A juíza do tribunal de Faro que fez uma “birra” – segundo classificou ao Observador uma fonte judicial – e adiou vários julgamentos por causa de um gabinete foi, afinal, mais longe e entrou também em choque com diversas entidades nas últimas semanas, designadamente a comarca de Faro, os oficiais de justiça e a própria Associação Sindical de Juízes Portugueses (ASJP).

De acordo com várias fontes judiciais, Andreia Amaral da Cruz começou por se desentender com o juiz-presidente da comarca de Faro, Henrique Pavão, após este lhe ter respondido num email de 24 de outubro que não existia outro gabinete disponível além daquele que tinha sido alocado à magistrada e no qual existiam alguns objetos da colega que ocupava aquele espaço anteriormente: um “retrato”, alguns “livros de Direito” e uns “artigos decorativos”.

----

▶ _Instrução de trabalho_
Extraia do texto sobre a juíza do tribunal de Faro, sem qualquer alteração, o trecho que vai de "A juíza do tribunal" a "Juízes Portugueses (ASJP).". Não é preciso recorrer aos itens.

(Entradas de dados recolhidas)

----

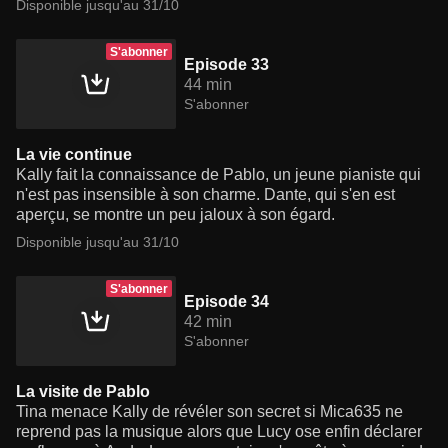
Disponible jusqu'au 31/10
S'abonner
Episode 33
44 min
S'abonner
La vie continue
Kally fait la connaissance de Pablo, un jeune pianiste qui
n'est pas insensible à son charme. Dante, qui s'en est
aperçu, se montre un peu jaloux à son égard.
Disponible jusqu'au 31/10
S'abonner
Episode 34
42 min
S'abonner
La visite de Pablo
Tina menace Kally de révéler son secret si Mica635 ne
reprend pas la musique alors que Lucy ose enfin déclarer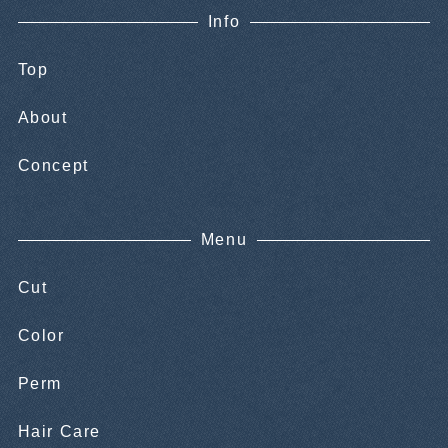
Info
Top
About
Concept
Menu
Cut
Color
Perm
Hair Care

----

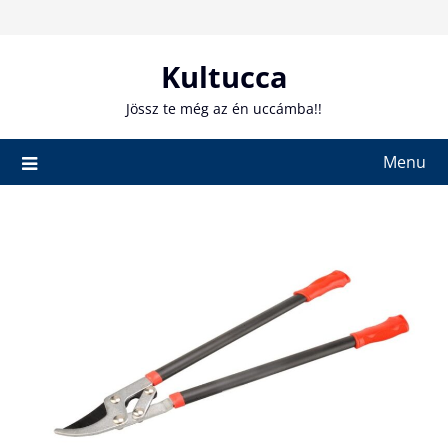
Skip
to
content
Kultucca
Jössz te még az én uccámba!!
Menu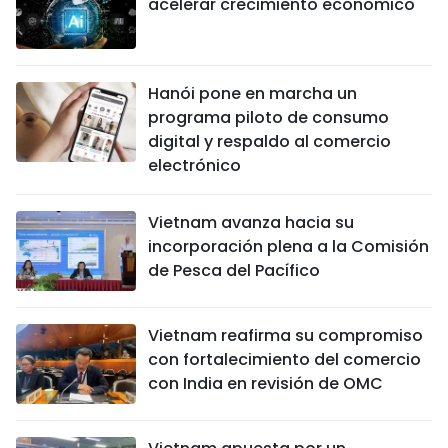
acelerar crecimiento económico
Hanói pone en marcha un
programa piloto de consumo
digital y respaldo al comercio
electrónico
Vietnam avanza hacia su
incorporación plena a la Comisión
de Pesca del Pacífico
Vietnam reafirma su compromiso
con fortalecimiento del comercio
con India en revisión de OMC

----

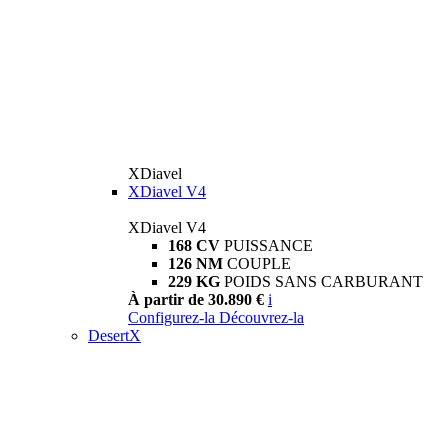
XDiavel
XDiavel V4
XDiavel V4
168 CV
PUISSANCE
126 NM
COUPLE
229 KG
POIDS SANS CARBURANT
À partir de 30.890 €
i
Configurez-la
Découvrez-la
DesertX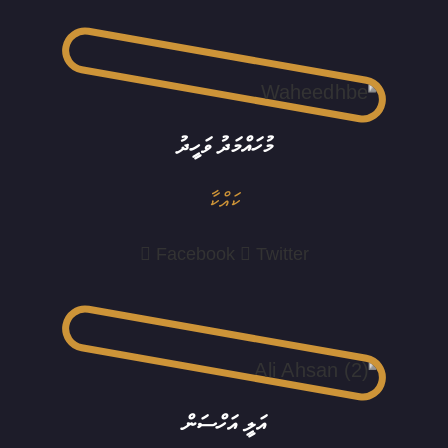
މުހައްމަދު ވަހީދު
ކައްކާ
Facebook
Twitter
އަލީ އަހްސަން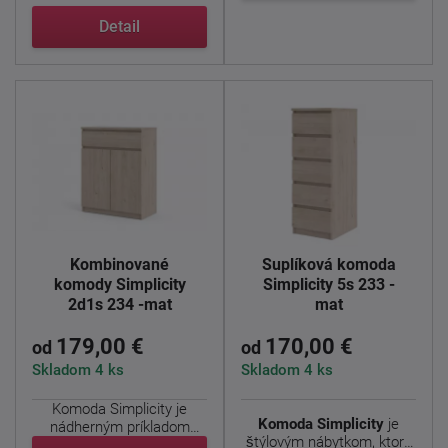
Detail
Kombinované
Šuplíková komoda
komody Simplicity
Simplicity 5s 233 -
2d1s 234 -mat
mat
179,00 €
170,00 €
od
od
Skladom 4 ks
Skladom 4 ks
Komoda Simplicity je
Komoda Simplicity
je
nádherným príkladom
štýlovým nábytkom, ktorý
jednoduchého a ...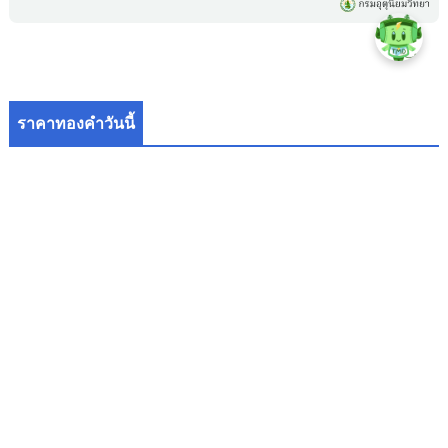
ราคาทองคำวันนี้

----

▶ _Resposta à tarefa_
A juíza do tribunal de Faro que fez uma “birra” – segundo classificou ao Observador uma fonte judicial – e adiou vários julgamentos por causa de um gabinete foi, afinal, mais longe e entrou também em choque com diversas entidades nas últimas semanas, designadamente a comarca de Faro, os oficiais de justiça e a própria Associação Sindical de Juízes Portugueses (ASJP).